Low performance when editing content with long lines and Unicode characters

wmjordan commented 7 years ago

I used VS 2017 debugger to monitor the performance of Scintilla and found that the performance of SetStyling was not so good. It took about 1 second to style 700 tokens (700 calls to the SetStyling method), less than 5000 characters. No time consuming operations were taken place between calling that method.

I examined the code and found that the SetStyling method called DirectMessage to SCI_LINELENGTH, SCI_POSITIONFROMLINE and SCI_POSITIONRELATIVE substantially, which might be the reason for the slow down. Is there a way to skip some P/Invoke calls and make the SetStyling faster?

jacobslusser commented 7 years ago

Perhaps... sounds like you might be in a good position to offer some suggestions. :)
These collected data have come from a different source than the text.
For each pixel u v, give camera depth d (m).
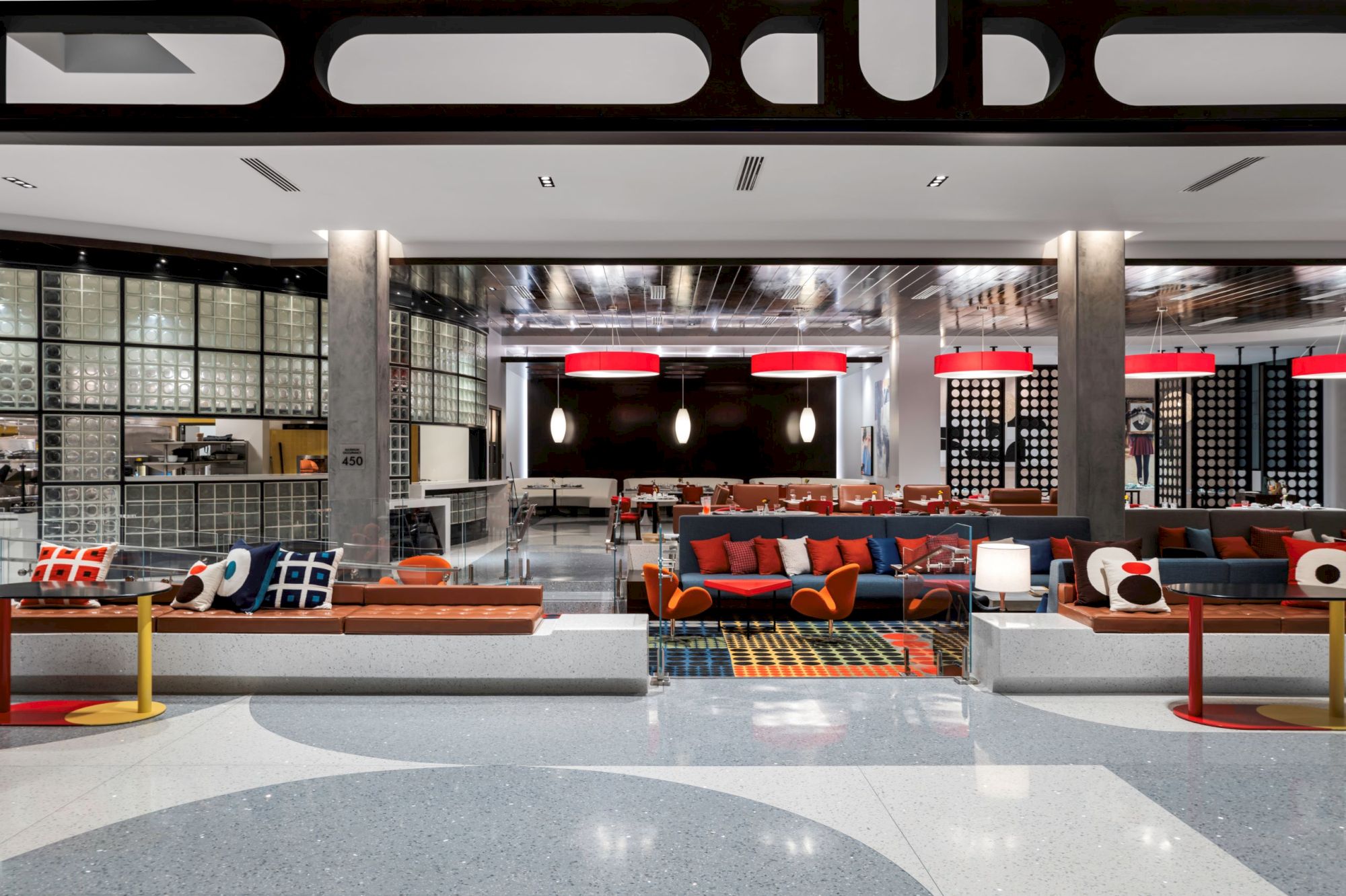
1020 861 3.11
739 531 8.21
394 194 7.26
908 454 16.17
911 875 3.00
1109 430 8.60
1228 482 17.55
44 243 8.18
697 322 14.16
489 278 10.28
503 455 17.19
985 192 7.21
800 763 4.11
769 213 7.86
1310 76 5.03
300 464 11.22
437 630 5.30
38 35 4.55
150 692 4.88
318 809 3.55
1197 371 11.31
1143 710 5.03
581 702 5.16
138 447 10.80
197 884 2.92
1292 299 11.66
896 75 4.92
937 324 14.46
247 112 2.43
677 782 3.86
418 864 3.07
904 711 4.98
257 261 9.20
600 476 21.69
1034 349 16.72
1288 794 3.74
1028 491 14.59
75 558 6.21
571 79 5.07
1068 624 5.57
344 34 2.50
wmjordan commented 7 years ago

I have little knowledge of Scintilla.

I saw you tried to determine whether the content being styled contained Unicode characters and the content I was trying to style did contain Unicode characters. Do you know how Scintilla store characters internally? If we know how characters were stored, we can use GetTextRange to extract the text to be styled, get byte counts on our own side and then call SCI_SETSTYLING with that byte count, which will reduce multiple P/invoke calls to one and hopefully can enhance the performance.

jacobslusser commented 7 years ago

So Unicode is the real issue. Internally Scintilla stores text as UTF-8 bytes, so there is not a one-to-one mapping of characters to bytes and thus we need to make a few pinvoke calls to SCI_LINELENGTH, SCI_POSITIONFROMLINE and SCI_POSITIONRELATIVE (among others) and so some calculations. All of this translation happens in the LineCollection class and that is where you will find the helper methods you are looking for for converting byte to char positions and vice versa. There is already some significant optimizations going on in LineCollection (caching) which I won't try to explain and which I don't think you'll need to know to implement the approach you are suggesting.

In other words, I think you are correct to approach this as a problem of 'batching' multiple calls and/or 'caching' expensive position lookups/translations. In some combination of those hopefully you can minimize the number of pinvoke calls.

wmjordan commented 7 years ago

Thank you for your explanation. Unicode was really the problem. I tried another longer code piece, without Unicode characters, styled with the same lexer, and I did not notice there was a performance issue.

Since UTF-8 was used internally by Scintilla, is it possible to use System.Text.Encoding.UTF8Encoding.GetByteCount to calculate the byte count instead of batches of P/Invoking calls? I'll give it a try if so.

wmjordan commented 7 years ago

I changed my code to style my tokens with the following line like:

scintilla.DirectMessage(STL_SETSTYLING, (IntPtr)token.ByteCount, (IntPtr)(int)token.SyntaxType);

The ByteCount was the UTF-8 byte count of the token. The styling was still correct after the modification and the time consumption dropped from seconds to several milliseconds.

However, I found another problem. While I was creating tokens, I now had to call GetTextRange quite a few times, which had the same performance problems. I had to find workaround for it as well.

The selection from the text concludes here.